From implants to breast lifts, how breast enhancement works. If you’re unhappy with the size, shape, or saggy appearance of your breasts, you might be considering breast enhancement surgery. Or maybe you’re tired of the nagging back pain and postural issues caused by overly large breasts. You’ve probably heard the lingo: implants and lifts and reductions. You may have also heard conflicting information.
Here is a crash course to get you up to speed on the different procedures, and who they can benefit the most.
To augment (or enlarge) the breasts, surgeons use implants. There are two main types of FDA-approved implants: saline implants and silicone implants (other types are currently under review, such as form stable implants). Both are made from a solid silicone, rubber shell; the shell is filled with either saline (sterile salt water) or elastic silicone gel. Women who opt for breast augmentation have usually been dissatisfied with the size of their breasts for some time, and are ready to make an investment in their appearance.
A breast lift (called mastopexy) literally “lifts” the breasts or changes the shape of the breast. There are full breast lifts or modified breast lifts (depending on the look you want). Women who have nursed babies, or lost a significant amount of weight and don’t like the saggy look of their breasts, often opt for breast lifts, which move the breasts higher up on the chest, restoring a more youthful look.
Both women and men are candidates for breast reduction (or reduction mammoplasty). Men with gynecomastia, or non-breast feeding women who have too much breast tissue — causing overly large breasts and a feeling of being disproportional — often opt for this surgery. For both women and men, breast reduction can help reduce back pain and breathing problems. For women, breast lifts are sometimes performed along with breast reductions.

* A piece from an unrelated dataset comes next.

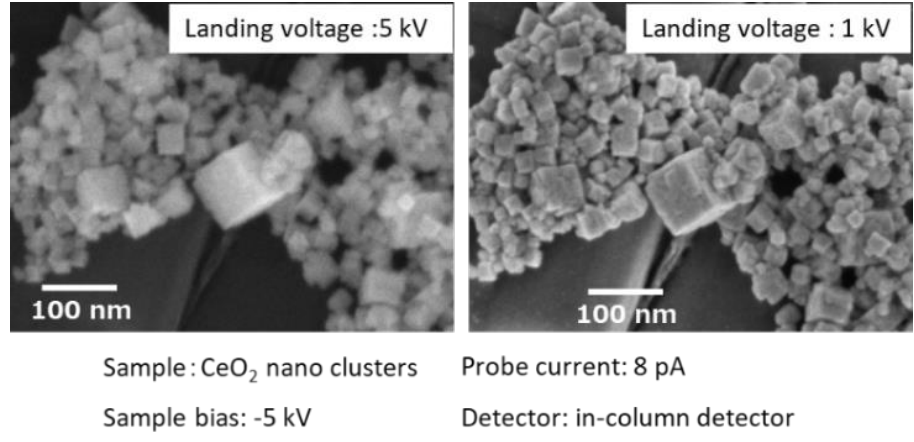
Figure 1. SEM images of CeO 2 nanoclusters with different electron landing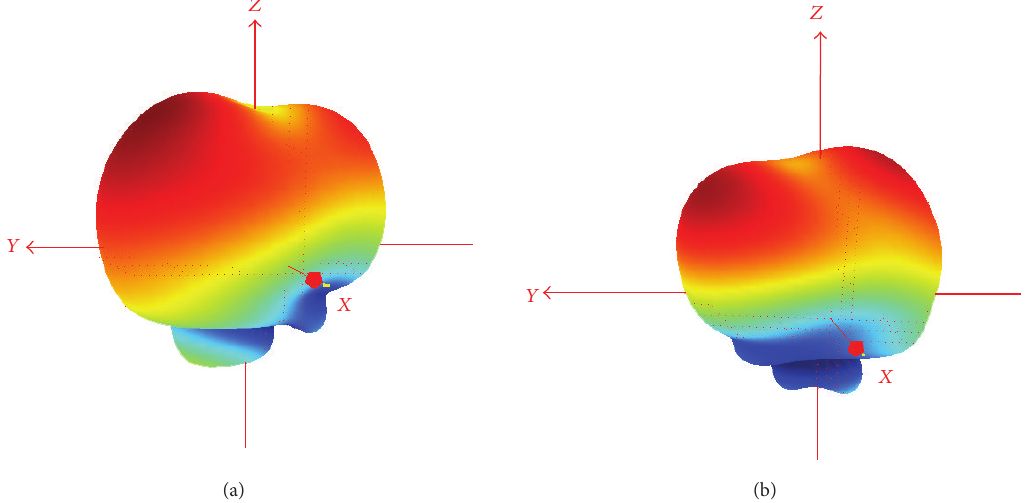
Figure 12: Measured 3D radiation patterns of the studied antenna at the operating frequency 𝐹 𝑅 and for the coupling distance 𝑑 1 : (a)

Breast reconstruction is available for women who have had a mastectomy or injury that involves the breasts. There are various techniques for breast reconstruction, including using the woman’s own tissue to recreate the breasts, or using tissue expansion implants. Depending on what procedure you choose, breast reconstruction can either be done at the same time as a mastectomy (single or double), or as a separate surgery.